The action filed by appellant on March 24, 1954 was for the recovery of the sum of P4,224.30, representing the total amount of eleven (11) War Damage checks drawn on the National City Bank of New York (Manila Branch) in favor of Sabal Bankono and 10 other persons which appellees Labrador and Songcuya "endorsed . . . to the plaintiff Government of the Philippines" (Record on Appeal p. 12). When the latter presented the 11 checks to the drawee bank, the latter refused payment. Whereupon appellant gave the corresponding notice of dishonor to both appellees who refused payment.
In their separate answers appellees disclaimed liability and as special defense alleged that, as bonded postmaster and money order clerk, respectively, they were authorized under an unnumbered circular of the Bureau of Posts dated January 26, 1948 to pay the checks of war damage claimants, and that other indorsers of said checks were not impleaded. The case was called for trial on October 10, 1955 but as both defendants asked for postponement without opposition on the part of the provincial fiscal of Cotabato, the trial was postponed "until further assignment".
It was only on August 20, 1959 that the case was again called for trial, but as the Director of Posts or his representative failed to appear, the provincial fiscal of Cotabato was constrained to move, in open court, for postponement. On the same date, however, the trial court denied the motion and dismissed the case on the ground of appellant's failure to prosecute the case with diligence. On the same day — in fact, a few hours after the dismissal of the case, the provincial fiscal of Cotabato filed a motion for reconsideration alleging that the denied motion for postponement was his first request for postponement and also attached to his motion for reconsideration a copy of a telegram from the Bureau of Posts Inspector Policarpio Baguio one of the witnesses for appellant, stationed in Bacolod, Negros Occidental stating that he was unable to appear for lack of transportation but that he would arrive on August 24.
Appellees objected to the motion for reconsideration alleging that sufficient time and notice had been given to Inspector Baguio to enable him to appear on the date of the trial, and alleging furthermore that it was not shown that his testimony was material to the case.
On November 20, 1959 the trial court not only denied the motion for reconsideration but in its order stated inter alia the following:
The Court can not overlook the fact that the checks mentioned in the complaint and which were paid by the defendant, were all signed by witnesses who not only identified the payee but also guaranteed their payment.
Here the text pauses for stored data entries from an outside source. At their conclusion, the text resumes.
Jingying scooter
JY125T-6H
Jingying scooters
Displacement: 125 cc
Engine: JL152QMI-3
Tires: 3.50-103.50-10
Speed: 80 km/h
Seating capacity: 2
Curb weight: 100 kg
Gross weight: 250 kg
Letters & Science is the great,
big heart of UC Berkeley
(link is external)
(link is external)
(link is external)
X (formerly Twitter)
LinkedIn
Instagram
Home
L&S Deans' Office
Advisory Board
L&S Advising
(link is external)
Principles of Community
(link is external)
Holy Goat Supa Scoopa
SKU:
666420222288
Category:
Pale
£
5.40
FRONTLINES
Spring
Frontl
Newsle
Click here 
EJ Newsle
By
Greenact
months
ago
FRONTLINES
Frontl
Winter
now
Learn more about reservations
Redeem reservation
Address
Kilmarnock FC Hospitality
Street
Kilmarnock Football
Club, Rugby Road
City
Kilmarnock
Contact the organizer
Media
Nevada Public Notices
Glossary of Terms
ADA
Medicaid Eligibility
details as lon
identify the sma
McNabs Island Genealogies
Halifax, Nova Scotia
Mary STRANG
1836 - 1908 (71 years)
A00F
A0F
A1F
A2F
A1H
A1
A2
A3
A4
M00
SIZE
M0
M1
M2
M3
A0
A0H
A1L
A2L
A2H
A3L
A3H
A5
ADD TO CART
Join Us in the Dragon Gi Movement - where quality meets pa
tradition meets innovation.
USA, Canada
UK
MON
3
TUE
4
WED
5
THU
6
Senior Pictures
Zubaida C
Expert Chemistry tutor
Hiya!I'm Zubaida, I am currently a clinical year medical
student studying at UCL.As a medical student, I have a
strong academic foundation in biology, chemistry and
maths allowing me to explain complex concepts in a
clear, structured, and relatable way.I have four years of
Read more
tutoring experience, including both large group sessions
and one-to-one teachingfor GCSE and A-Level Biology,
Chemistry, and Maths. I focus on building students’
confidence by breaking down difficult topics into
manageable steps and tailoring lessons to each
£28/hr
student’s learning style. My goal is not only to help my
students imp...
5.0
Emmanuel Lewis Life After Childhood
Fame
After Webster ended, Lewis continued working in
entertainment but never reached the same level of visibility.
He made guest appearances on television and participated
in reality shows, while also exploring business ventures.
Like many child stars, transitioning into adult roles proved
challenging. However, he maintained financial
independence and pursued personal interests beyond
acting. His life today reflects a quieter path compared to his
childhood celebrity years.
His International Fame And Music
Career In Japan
Everything was done in the ordinary course of business.
From the order of dismissal the Government appealed to the Court of Appeals. As the only issue involved is a question of law, the latter certified the case to Us pursuant to Sec. 31 in relation to Sec. 17 (6) of Act No. 296, as amended.
The record sufficiently shows that counsel for appellant was constrained to ask for the postponement of the trial set for August 20, 1960; not only because of the failure of the Director of Posts or his representative to appear and testify on that date, but also because other witnesses for the government were not served with the subpoenas issued by the trial court. Moreover, it appears that the failure of Post Office Inspector Policarpio Baguio to appear was due to lack of transportation from the place where he was officially assigned on duty to the place of trial, for which reason he sent the telegram mentioned heretofore. Lastly, the statement made by the trial judge in his order denying appellant's motion for reconsideration quoted above seems to be improper as, without due trial, he appears to have prejudged the merits of the complaint.
It can not be denied, of course, that there was failure on the part of appellant to show sufficient interest in the prosecution of its case because it allowed four years to elapse from the first date of trial before securing another assignment of date. Considering, however, the possibility that court sessions in the jurisdiction where the case was pending were not continuous — for which reason the Court itself seems to have forgotten the case all together — and considering likewise the fact that appellees had also shown lack of interest in having the case tried and disposed of, We feel that, in equity, the order of dismissal — which by its terms would amount to a dismissal on the merits — should not be allowed to stand to the prejudice of the claim of the appellant entity.
Wherefore, the appealed order is reversed and set aside, and the case is remanded below for the corresponding proceedings.
Concepcion, C.J., Reyes, J.B.L., Regala, Makalintal, Bengzon, J.P., Zaldivar, Sanchez and Castro, JJ., concur.